TASK REQUIREMENTS
Without changing a word, repeat the data, and include no pictures.

Dataset records
_ _ _ _ _
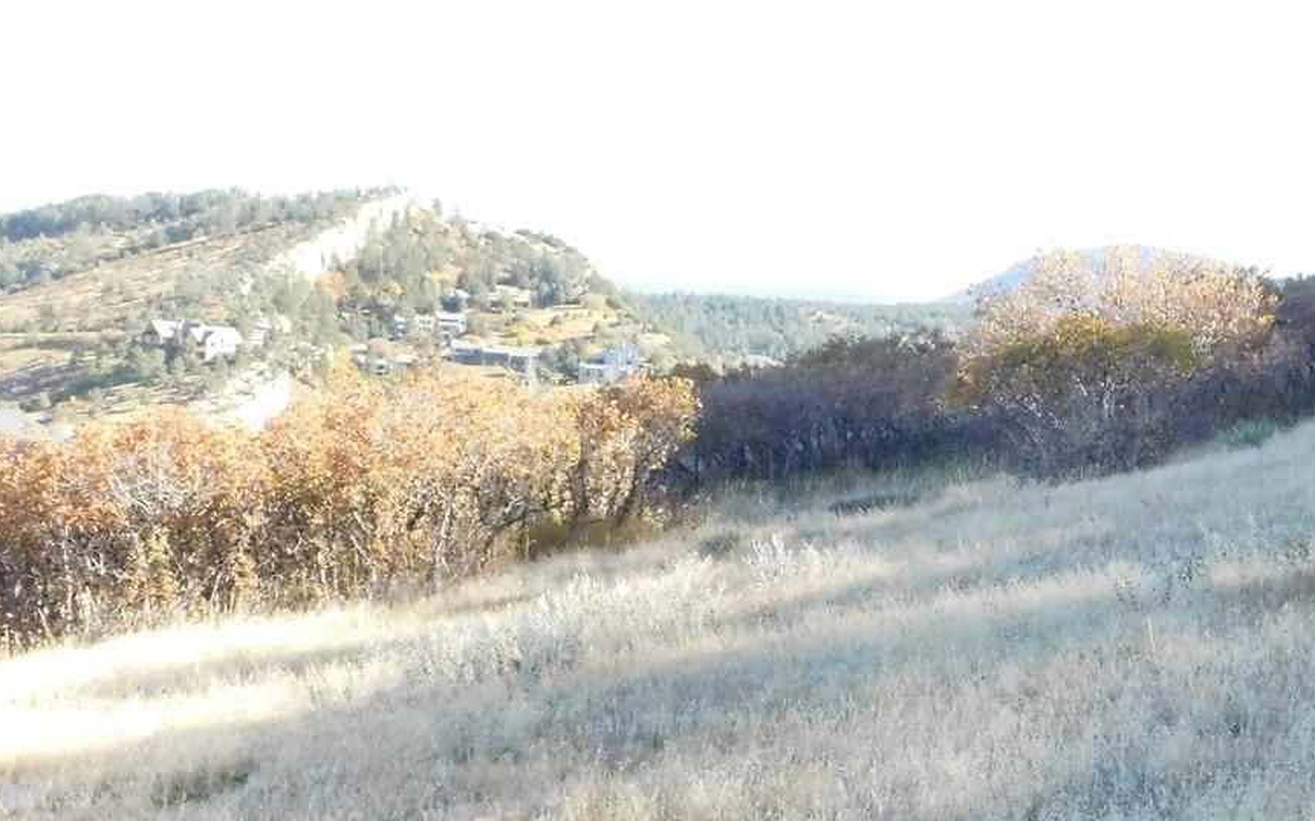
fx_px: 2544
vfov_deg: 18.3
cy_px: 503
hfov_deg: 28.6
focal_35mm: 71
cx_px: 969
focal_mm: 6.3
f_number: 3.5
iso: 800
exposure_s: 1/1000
_ _ _ _ _
SOLUTION TO THIS PROBLEM
fx_px: 2544
vfov_deg: 18.3
cy_px: 503
hfov_deg: 28.6
focal_35mm: 71
cx_px: 969
focal_mm: 6.3
f_number: 3.5
iso: 800
exposure_s: 1/1000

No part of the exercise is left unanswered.